Philippines Defamation: Laws and Standards

picture of Manila to accompany information about Philippines defamation laws

Philippines Defamation: Definition

Under Article 353 of the Philippines Revised Penal Code, libel is defined as “a public and malicious imputation of a crime, or of a vice or defect, real or imaginary, or any act, omission, condition, status or circumstance tending to cause dishonor, discredit or contempt of a natural or juridical person, or to blacken the memory of one who is dead.”

As is in the in nearly every other country, in the Philippines, slander is spoken defamation and libel is written defamation.

Philippines Criminal Defamation

Article 358 of the Philippines Revised Penal Code allows for criminal defamation, which means people found guilt of the offense can find themselves behind bars.

Depending on the circumstances, plaintiffs can file both civil and criminal defamation charges over the same event.

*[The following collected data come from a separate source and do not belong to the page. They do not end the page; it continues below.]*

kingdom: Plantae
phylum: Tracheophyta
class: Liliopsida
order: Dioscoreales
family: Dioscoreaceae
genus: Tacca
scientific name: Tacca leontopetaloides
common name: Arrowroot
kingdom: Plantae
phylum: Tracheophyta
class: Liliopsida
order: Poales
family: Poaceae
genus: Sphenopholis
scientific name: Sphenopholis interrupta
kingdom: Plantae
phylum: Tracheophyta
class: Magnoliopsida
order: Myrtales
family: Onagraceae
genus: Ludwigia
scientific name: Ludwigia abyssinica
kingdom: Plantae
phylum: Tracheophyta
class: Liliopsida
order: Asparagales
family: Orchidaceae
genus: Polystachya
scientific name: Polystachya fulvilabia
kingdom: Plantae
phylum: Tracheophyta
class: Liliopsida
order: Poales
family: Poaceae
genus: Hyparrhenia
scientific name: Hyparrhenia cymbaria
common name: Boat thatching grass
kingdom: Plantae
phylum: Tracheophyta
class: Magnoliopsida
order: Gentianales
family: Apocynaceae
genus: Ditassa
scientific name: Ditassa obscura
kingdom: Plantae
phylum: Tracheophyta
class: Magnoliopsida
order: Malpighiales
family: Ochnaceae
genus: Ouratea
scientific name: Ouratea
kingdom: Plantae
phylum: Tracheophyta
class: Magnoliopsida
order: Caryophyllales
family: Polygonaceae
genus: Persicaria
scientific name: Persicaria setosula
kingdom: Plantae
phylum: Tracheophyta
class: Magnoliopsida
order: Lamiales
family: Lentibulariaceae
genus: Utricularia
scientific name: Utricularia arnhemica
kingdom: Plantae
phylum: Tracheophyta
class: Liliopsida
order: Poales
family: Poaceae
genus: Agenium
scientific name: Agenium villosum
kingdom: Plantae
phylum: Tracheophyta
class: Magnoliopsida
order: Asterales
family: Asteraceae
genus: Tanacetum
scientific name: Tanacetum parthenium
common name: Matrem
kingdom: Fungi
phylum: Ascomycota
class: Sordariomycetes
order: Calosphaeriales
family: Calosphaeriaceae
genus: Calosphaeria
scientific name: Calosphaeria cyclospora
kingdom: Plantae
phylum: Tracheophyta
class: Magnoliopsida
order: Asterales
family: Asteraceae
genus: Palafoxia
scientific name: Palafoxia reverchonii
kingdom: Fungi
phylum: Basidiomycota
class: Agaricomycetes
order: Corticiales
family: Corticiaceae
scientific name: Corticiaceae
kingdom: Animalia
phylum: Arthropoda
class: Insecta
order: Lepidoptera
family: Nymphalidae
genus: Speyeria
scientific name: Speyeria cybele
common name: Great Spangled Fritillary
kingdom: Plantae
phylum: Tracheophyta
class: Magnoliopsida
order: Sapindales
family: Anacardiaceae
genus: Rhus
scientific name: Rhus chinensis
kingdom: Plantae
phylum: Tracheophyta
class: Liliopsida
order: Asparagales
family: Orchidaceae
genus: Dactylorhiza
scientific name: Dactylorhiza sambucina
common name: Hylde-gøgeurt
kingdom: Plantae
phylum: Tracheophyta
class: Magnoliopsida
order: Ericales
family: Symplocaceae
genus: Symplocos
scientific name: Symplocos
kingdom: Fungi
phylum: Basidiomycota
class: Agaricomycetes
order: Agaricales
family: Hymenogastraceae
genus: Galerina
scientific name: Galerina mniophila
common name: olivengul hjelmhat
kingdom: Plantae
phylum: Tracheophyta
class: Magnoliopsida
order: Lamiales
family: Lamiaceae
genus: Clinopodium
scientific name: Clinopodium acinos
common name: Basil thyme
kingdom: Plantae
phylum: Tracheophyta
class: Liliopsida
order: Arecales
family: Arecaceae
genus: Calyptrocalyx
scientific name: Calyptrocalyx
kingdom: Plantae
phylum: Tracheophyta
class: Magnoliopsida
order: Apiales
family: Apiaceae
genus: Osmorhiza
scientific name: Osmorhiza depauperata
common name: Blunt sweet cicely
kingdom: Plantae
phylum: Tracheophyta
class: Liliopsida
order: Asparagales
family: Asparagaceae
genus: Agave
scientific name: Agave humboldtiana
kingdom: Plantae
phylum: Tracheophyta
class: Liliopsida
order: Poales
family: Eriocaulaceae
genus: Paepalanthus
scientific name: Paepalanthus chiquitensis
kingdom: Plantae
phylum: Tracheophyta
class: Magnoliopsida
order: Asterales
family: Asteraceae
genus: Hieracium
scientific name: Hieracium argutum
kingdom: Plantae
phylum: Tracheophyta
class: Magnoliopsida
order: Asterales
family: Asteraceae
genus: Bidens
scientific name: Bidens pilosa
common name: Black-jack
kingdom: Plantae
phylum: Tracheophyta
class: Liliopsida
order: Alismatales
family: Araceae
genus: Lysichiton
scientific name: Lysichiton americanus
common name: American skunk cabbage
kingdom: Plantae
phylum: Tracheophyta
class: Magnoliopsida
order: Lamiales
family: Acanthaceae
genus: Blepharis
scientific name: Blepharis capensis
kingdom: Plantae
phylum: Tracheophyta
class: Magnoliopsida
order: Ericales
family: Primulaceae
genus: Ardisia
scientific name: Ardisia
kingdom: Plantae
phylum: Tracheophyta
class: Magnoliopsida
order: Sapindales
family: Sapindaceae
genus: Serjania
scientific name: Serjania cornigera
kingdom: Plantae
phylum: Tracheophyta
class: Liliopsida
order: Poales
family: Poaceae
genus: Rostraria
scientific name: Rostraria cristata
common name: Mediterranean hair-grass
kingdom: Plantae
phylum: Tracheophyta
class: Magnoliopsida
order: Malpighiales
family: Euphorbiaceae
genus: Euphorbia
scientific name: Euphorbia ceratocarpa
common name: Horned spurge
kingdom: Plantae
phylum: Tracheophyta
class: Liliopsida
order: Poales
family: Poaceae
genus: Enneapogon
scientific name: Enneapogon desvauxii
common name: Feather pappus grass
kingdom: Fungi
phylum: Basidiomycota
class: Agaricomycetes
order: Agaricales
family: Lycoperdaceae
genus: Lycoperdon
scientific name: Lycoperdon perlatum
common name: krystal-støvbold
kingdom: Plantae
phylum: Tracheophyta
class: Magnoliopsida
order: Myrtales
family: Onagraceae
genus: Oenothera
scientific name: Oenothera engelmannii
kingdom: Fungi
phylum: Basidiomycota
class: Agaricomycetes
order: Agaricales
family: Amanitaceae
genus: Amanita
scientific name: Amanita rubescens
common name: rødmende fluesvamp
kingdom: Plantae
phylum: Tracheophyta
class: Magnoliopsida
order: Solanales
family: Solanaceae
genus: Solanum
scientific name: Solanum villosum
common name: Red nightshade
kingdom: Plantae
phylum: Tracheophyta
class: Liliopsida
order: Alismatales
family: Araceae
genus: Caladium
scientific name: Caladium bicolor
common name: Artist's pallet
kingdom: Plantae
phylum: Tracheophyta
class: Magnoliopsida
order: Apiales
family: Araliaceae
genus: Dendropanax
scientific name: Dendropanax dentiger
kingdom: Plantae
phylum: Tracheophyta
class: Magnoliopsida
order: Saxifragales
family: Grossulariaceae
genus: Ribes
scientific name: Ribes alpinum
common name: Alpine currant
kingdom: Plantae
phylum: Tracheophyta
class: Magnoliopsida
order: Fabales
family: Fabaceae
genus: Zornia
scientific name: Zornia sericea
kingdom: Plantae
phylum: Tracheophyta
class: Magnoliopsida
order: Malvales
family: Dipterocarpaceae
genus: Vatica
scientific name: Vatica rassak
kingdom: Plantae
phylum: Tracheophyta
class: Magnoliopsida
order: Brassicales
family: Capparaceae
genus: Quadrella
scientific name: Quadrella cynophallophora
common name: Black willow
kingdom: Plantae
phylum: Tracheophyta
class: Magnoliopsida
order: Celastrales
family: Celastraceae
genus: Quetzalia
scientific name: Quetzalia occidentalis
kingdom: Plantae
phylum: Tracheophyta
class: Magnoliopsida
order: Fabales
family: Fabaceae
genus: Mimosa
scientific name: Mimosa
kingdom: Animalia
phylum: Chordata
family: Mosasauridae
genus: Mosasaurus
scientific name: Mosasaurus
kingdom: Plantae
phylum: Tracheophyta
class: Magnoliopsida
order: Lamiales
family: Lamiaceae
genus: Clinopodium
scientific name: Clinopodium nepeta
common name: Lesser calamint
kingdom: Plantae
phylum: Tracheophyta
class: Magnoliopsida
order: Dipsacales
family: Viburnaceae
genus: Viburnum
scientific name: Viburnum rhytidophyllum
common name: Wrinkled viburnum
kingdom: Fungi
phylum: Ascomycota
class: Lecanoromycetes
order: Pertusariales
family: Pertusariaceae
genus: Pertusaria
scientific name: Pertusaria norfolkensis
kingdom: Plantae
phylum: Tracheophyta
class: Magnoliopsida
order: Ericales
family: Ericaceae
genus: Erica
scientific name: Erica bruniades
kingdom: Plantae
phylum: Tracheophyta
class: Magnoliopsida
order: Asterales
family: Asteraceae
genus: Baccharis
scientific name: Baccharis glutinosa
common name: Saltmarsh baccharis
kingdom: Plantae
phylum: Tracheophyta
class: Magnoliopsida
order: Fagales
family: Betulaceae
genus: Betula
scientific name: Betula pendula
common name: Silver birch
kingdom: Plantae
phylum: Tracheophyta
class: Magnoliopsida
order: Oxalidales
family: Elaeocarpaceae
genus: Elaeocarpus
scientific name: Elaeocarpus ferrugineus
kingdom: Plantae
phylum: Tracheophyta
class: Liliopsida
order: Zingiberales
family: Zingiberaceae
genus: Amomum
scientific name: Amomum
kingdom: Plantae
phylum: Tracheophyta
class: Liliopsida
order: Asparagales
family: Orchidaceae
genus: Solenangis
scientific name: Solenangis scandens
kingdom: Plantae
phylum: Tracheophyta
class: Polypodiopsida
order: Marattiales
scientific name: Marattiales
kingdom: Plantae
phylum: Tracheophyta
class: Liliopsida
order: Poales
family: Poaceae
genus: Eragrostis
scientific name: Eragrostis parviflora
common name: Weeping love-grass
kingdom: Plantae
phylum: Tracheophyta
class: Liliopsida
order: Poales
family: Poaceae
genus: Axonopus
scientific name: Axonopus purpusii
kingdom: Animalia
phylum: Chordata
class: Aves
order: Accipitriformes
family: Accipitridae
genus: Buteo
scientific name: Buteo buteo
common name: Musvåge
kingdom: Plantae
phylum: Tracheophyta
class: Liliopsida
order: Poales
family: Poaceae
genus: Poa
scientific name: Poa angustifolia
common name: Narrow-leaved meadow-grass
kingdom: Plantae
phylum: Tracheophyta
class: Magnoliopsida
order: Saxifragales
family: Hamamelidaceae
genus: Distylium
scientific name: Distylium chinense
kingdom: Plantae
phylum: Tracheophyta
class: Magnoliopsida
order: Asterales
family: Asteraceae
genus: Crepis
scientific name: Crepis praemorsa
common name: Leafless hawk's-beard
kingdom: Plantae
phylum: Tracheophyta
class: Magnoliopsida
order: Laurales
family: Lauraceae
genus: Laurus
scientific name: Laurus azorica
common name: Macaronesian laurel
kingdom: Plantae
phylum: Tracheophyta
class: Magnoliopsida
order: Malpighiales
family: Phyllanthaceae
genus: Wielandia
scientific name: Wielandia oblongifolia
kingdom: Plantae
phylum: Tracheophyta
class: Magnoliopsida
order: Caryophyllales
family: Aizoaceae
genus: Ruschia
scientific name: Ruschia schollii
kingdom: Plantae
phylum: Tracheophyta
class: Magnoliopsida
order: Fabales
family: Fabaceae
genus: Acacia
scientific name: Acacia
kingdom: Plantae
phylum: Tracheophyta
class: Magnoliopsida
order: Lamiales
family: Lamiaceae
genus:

Defenses for Defamation in the Philippines

Similar to most democracies around the world, truth is a viable defense for slander and libel under Philippines defamation laws. “Fair reporting” also qualifies.

Similar to the United States, intent plays a role in Philippines slander and libel lawsuits. Plaintiffs who can prove that their respective defendants  purposefully published or broadcast false information, have a better shot at winning.

Miscellaneous List Of Things That Affects Philippines Defamation Standards

  • Freedom of expression is codified under Article III of the 1987 Philippine Constitution.
  • Philippines courts cannot charge non-resident defendants with criminal defamation.
  • Corporations cannot be charged with criminal defamation.
  • The statute of limitations for libel is 1 year, and six months for slander.